I went past one woman who very politely refused to get her son a Transformers t shirt. "I think that's a little too big for you Ethan." Yeah, she was right. The kid was maybe 8 and it was in the Men's section of the store. No problem there. She was a nice mom for treating her son so kindly. A while later, I ran into them down the snack aisle and she was joking with her kids. The daughter really, REALLY wanted something called Hello Kitty chews. Now to me that sounds completely dreadful, but the mother took her daughter's request in stride. I went down the next aisle because I needed raisins and because the mom was very funny with her kids and I didn't want to seem like I was eavesdropping when I was laughing out loud. For about the sixty-seventh time in as many seconds, the daughter said, "I want some Hello Kitty chews. You said we were getting Hello Kitty chews." To this the mother replied in a sing-song voice "We haven't gotten there yet. Don't get your panties in a bunch."
There was no more out of the little girl.

Sure it was a little off color for a seven year old girl to hear that, but it was rather nice to see kids generally well-behaved. It may have been impolite for the girl to badger her mother so much, but she was really just holding the mother to her word. She'll probably grow up to be a lawyer or an investigative journalist.

Two more aisles over, a mother was letting her daughters choose their lunchables. Suddenly, I thought to myself that Hello Kitty chews didn't sound so dreadful after all. When the girls quarrelled because the older one got the younger one's choice out along with her own, the mother said "Shut up!" She then proceeded to call her daughters ungrateful and throw the lunchables into the cart and said to them, "I'm going to e-mail Santa that you guys suck."

That is completely verbatim what she said. It wasn't quiet either. I'm quite sure Hello Kitty fan and her mom heard them two aisles over. Now I stood there blankly, a few cartlengths away trying to pick out cheese, but bewildered by this inhumane woman. I was so mad that I felt I should say something to the mother. Had I been my sister, I probably would have said something such as:

"Excuse me, but I'm sure you realize I couldn't help but overhear you. I think what you said to these children was inappropriate, quite rude, and in no small way is related to their caustic behavior to each other. Maybe someone should e-mail Santa about you."

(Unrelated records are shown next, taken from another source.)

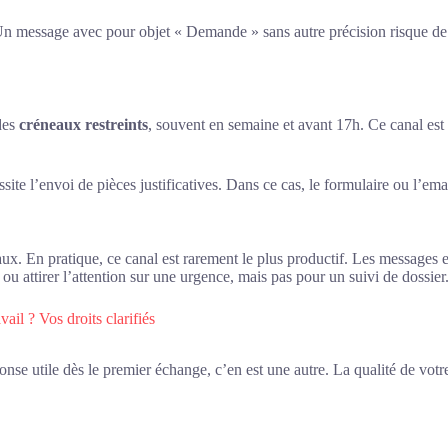
n message avec pour objet « Demande » sans autre précision risque de 
des
créneaux restreints
, souvent en semaine et avant 17h. Ce canal est
 l’envoi de pièces justificatives. Dans ce cas, le formulaire ou l’email
ciaux. En pratique, ce canal est rarement le plus productif. Les messages
ou attirer l’attention sur une urgence, mais pas pour un suivi de dossier
vail ? Vos droits clarifiés
se utile dès le premier échange, c’en est une autre. La qualité de votre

Thinking about it now makes me mad that I didn't pay enough attention in science class that I could build a time machine. I am thankful that I have a blog where I can share this with the rest of the world. Perhaps the next time I see any adult mistreating children in this way, I will say something, anything.

Happy Holidays.

And yes, I completely forgot the raisins.

3 comments:

Butter said...

I dunno. It's cruel enough to lie to kids and tell them there's a magic man at the North Pole, a belief that'll have to be shattered eventually, and to use that lie as a tool of power to ensure conformity or obedience is lazy and reprehensible.

But are you sure she was in fact using it in that way, and wasn't just being tongue-in-cheek about it? Some people do relate to their kids in a wry, sarcastic way, though seven is probably too young to pick up on that.

Of course, I guess you could argue that that right there's what makes it cruel: even if it's intended humorously and not cruelly, no consideration was given to whether the joke would have its intended effect or would instead actually be traumatic.

At any rate, it's better to know where you stand with your parents than to live in a fog of middle-class insincerity, and if the relationship truly is at a shut-up-you-annoy-me level, and if the parent truly is vile and unworthy of respect, it's better to find that out early than to linger in the vain hope of ever having an intelligent, respectful relationship with them.

Sorry to be dismal, but 'tis the season.

Tom Boyer said...

Cbutterb,

No, the mother wasn't being humorous. It was very threatening. I guess I didn't convey that enough in the anecdote. I just really thought that the whole Santa thing really pissed me off. I almost said "Oh, by the way little girls, Santa doesn't exist. It's your parents overextending their credit cards that make Christmas possible."

Butter said...

I understand. And I forget to point out that you're right, Target rocks.